Brady's weekly Tuesday meetings with Belichick, the QB said in the doc, were vital to his development.
"When I look back at that time (in New England) it was a really growth stage part of my career," Brady said. "It was a development of myself as a player but also a person off the field. I was soaking up all the information. Even today, I look at some of these young players and they're like, 'What do you think of this guy in his third year or fourth year?' In my mind, I'm thinking, OK, he's talented, but who is going to teach him how to evolve and grow? Who is going to assist him in learning what football is all about? What his knowledge is?
"I had Coach Belichick there to teach me. Every Tuesday, we would meet and go through the entire defensive starting lineup and their strengths and weaknesses. What we could attack. What he was watching and how I could see the things that he saw so I could gain confidence and anticipate."
That Tuesday meeting tradition has continued in the post-Brady era, as Patriots rookie quarterback Mac Jones explained earlier this week.
"We try to meet with the quarterbacks and stuff and figure out just situational stuff, which helps," Jones said. "I can't go into details on that, but it is really beneficial. Just whether it's the team we're playing or whoever, just watching football, hearing it from a great coach like him and getting advice from the guys in the room that have played for a lot longer than I have, so just listening and trying to see what they see and pick up on things, and it definitely helps just kind of start the week off right, I guess you could say."
Brady left the Patriots last offseason to sign with the Tampa Bay Buccaneers, with whom he immediately won his seventh Super Bowl. He'll face his former team for the first time Sunday night.
Belichick has been overwhelmingly complimentary of his former QB ahead of that highly anticipated matchup, praising Brady on multiple occasions.

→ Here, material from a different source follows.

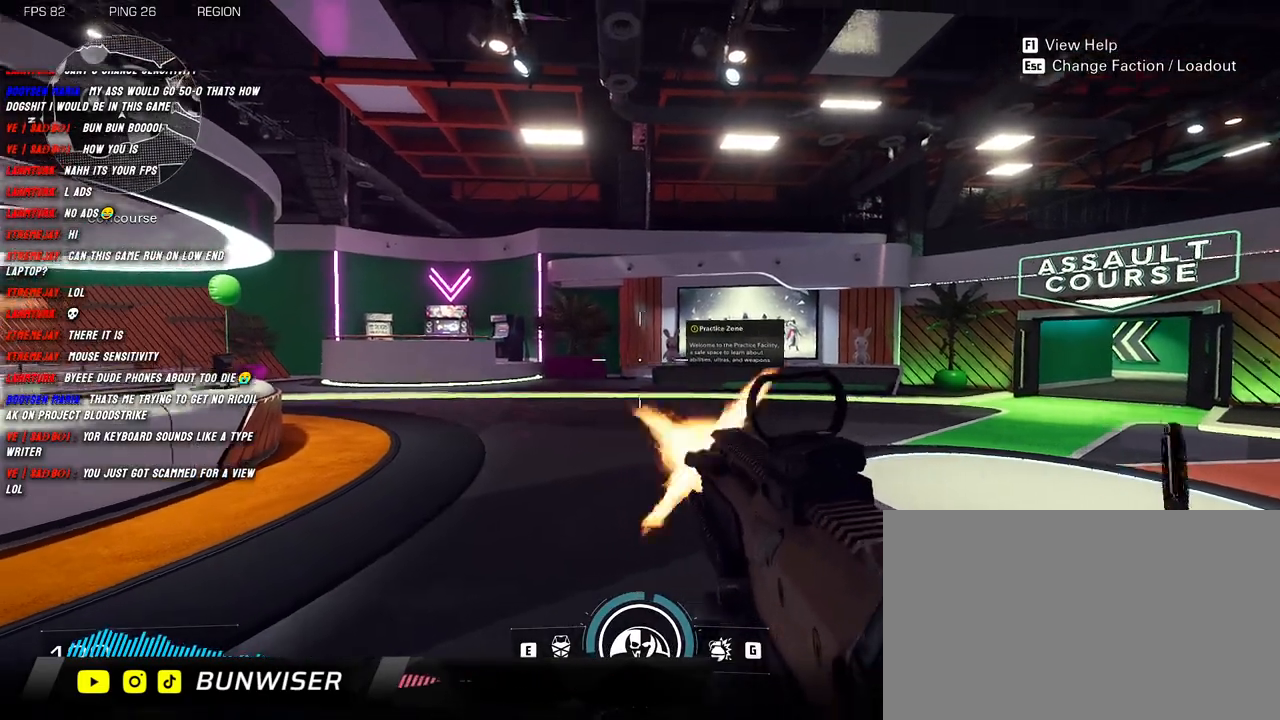
{"keys": ["d"], "mouse": ["left"], "events": []}
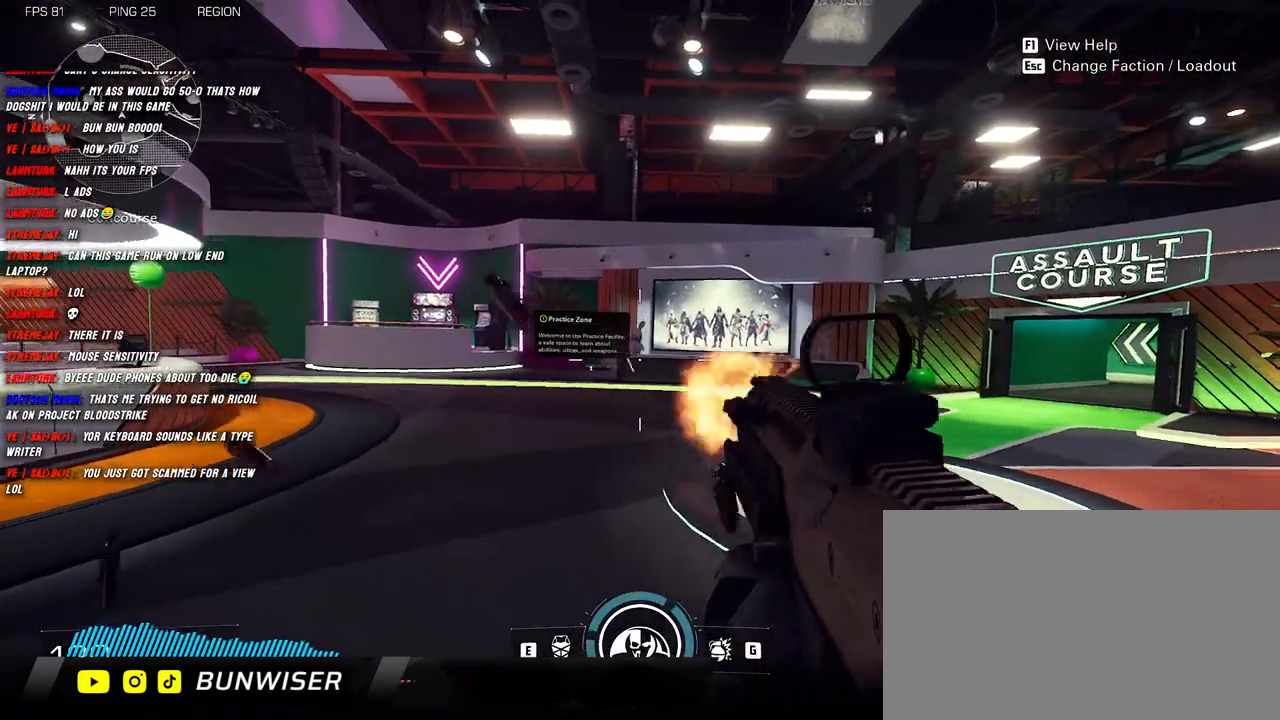
{"keys": [], "mouse": ["left"], "events": [[333, "d", "up"]]}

"I think I've been on the record dozens of times saying there's no quarterback I'd rather have than Tom Brady, and I still feel that way," Belichick said Friday morning. "I was very lucky to have Tom as the quarterback and to coach him. He was as good as any coach could ever ask for."
"Man in the Arena: Tom Brady," produced by ESPN and Religion of Sports, is set to be released in November on ESPN+.